Collected data:
'''

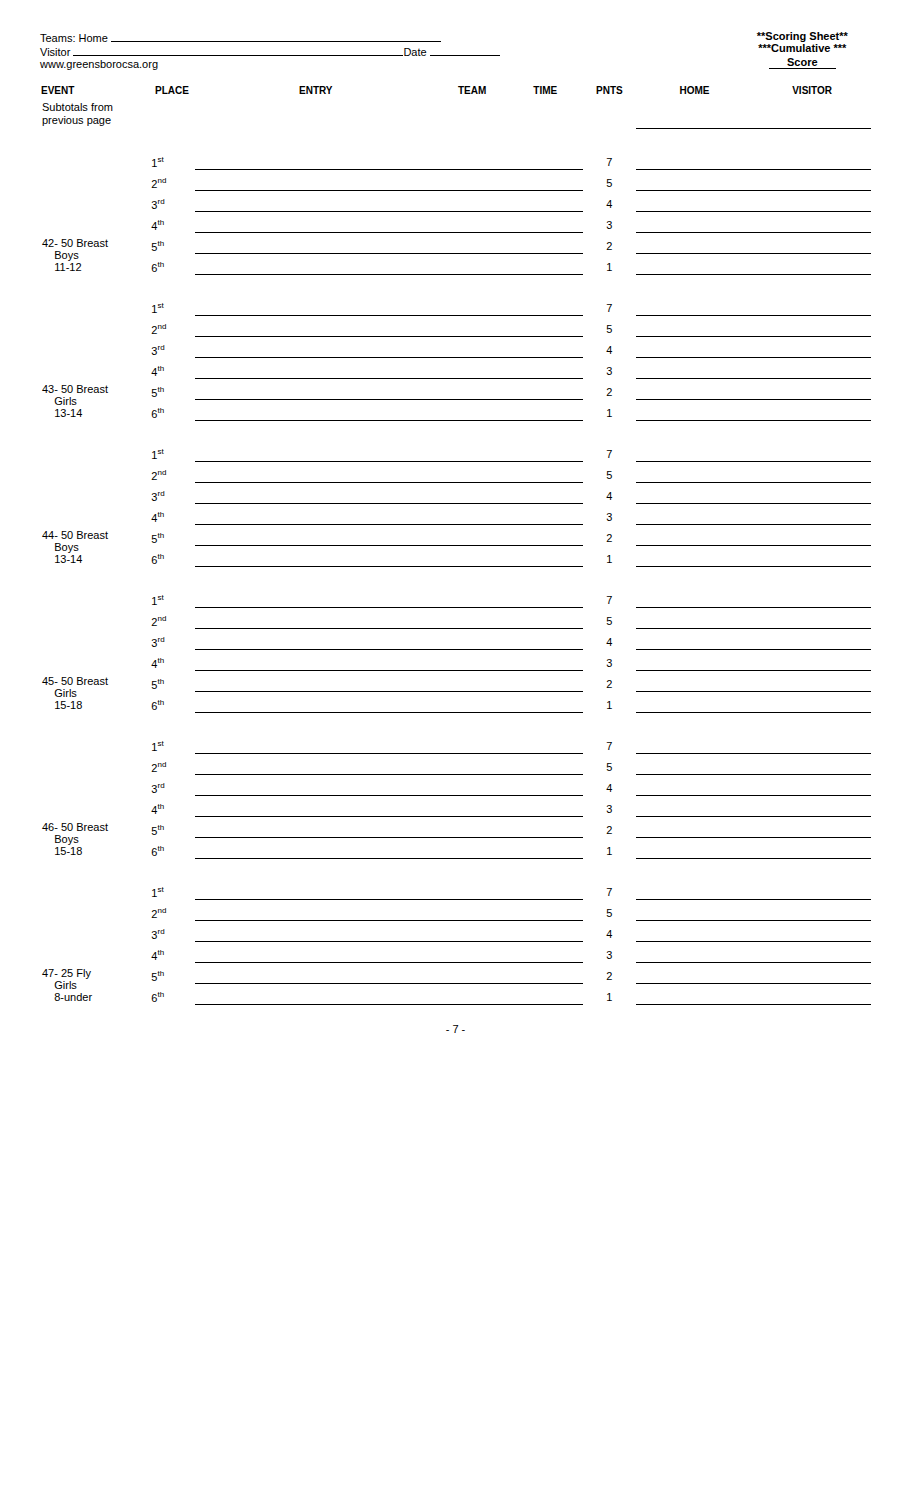| Teams: Home | **Scoring Sheet** ***Cumulative *** Score |
| Visitor Date |
| www.greensborocsa.org |
| EVENT | PLACE | ENTRY | TEAM | TIME | PNTS | HOME | VISITOR |
| --- | --- | --- | --- | --- | --- | --- | --- |
| Subtotals from previous page | | | | | | | |
| 42- 50 Breast Boys 11-12 | 1 st | | | | 7 | | |
| 2 nd | | | | 5 | | |
| 3 rd | | | | 4 | | |
| 4 th | | | | 3 | | |
| 5 th | | | | 2 | | |
| 6 th | | | | 1 | | |
| 43- 50 Breast Girls 13-14 | 1 st | | | | 7 | | |
| 2 nd | | | | 5 | | |
| 3 rd | | | | 4 | | |
| 4 th | | | | 3 | | |
| 5 th | | | | 2 | | |
| 6 th | | | | 1 | | |
| 44- 50 Breast Boys 13-14 | 1 st | | | | 7 | | |
| 2 nd | | | | 5 | | |
| 3 rd | | | | 4 | | |
| 4 th | | | | 3 | | |
| 5 th | | | | 2 | | |
| 6 th | | | | 1 | | |
| 45- 50 Breast Girls 15-18 | 1 st | | | | 7 | | |
| 2 nd | | | | 5 | | |
| 3 rd | | | | 4 | | |
| 4 th | | | | 3 | | |
| 5 th | | | | 2 | | |
| 6 th | | | | 1 | | |
| 46- 50 Breast Boys 15-18 | 1 st | | | | 7 | | |
| 2 nd | | | | 5 | | |
| 3 rd | | | | 4 | | |
| 4 th | | | | 3 | | |
| 5 th | | | | 2 | | |
| 6 th | | | | 1 | | |
| 47- 25 Fly Girls 8-under | 1 st | | | | 7 | | |
| 2 nd | | | | 5 | | |
| 3 rd | | | | 4 | | |
| 4 th | | | | 3 | | |
| 5 th | | | | 2 | | |
| 6 th | | | | 1 | | |
- 7 -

'''

Write out the records in full and exactly, omitting the pictures they hold.

| Teams: Home | **Scoring Sheet** ***Cumulative *** Score |
| Visitor Date |
| www.greensborocsa.org |
| EVENT | PLACE | ENTRY | TEAM | TIME | PNTS | HOME | VISITOR |
| --- | --- | --- | --- | --- | --- | --- | --- |
| Subtotals from previous page | | | | | | | |
| 42- 50 Breast Boys 11-12 | 1 st | | | | 7 | | |
| 2 nd | | | | 5 | | |
| 3 rd | | | | 4 | | |
| 4 th | | | | 3 | | |
| 5 th | | | | 2 | | |
| 6 th | | | | 1 | | |
| 43- 50 Breast Girls 13-14 | 1 st | | | | 7 | | |
| 2 nd | | | | 5 | | |
| 3 rd | | | | 4 | | |
| 4 th | | | | 3 | | |
| 5 th | | | | 2 | | |
| 6 th | | | | 1 | | |
| 44- 50 Breast Boys 13-14 | 1 st | | | | 7 | | |
| 2 nd | | | | 5 | | |
| 3 rd | | | | 4 | | |
| 4 th | | | | 3 | | |
| 5 th | | | | 2 | | |
| 6 th | | | | 1 | | |
| 45- 50 Breast Girls 15-18 | 1 st | | | | 7 | | |
| 2 nd | | | | 5 | | |
| 3 rd | | | | 4 | | |
| 4 th | | | | 3 | | |
| 5 th | | | | 2 | | |
| 6 th | | | | 1 | | |
| 46- 50 Breast Boys 15-18 | 1 st | | | | 7 | | |
| 2 nd | | | | 5 | | |
| 3 rd | | | | 4 | | |
| 4 th | | | | 3 | | |
| 5 th | | | | 2 | | |
| 6 th | | | | 1 | | |
| 47- 25 Fly Girls 8-under | 1 st | | | | 7 | | |
| 2 nd | | | | 5 | | |
| 3 rd | | | | 4 | | |
| 4 th | | | | 3 | | |
| 5 th | | | | 2 | | |
| 6 th | | | | 1 | | |
- 7 -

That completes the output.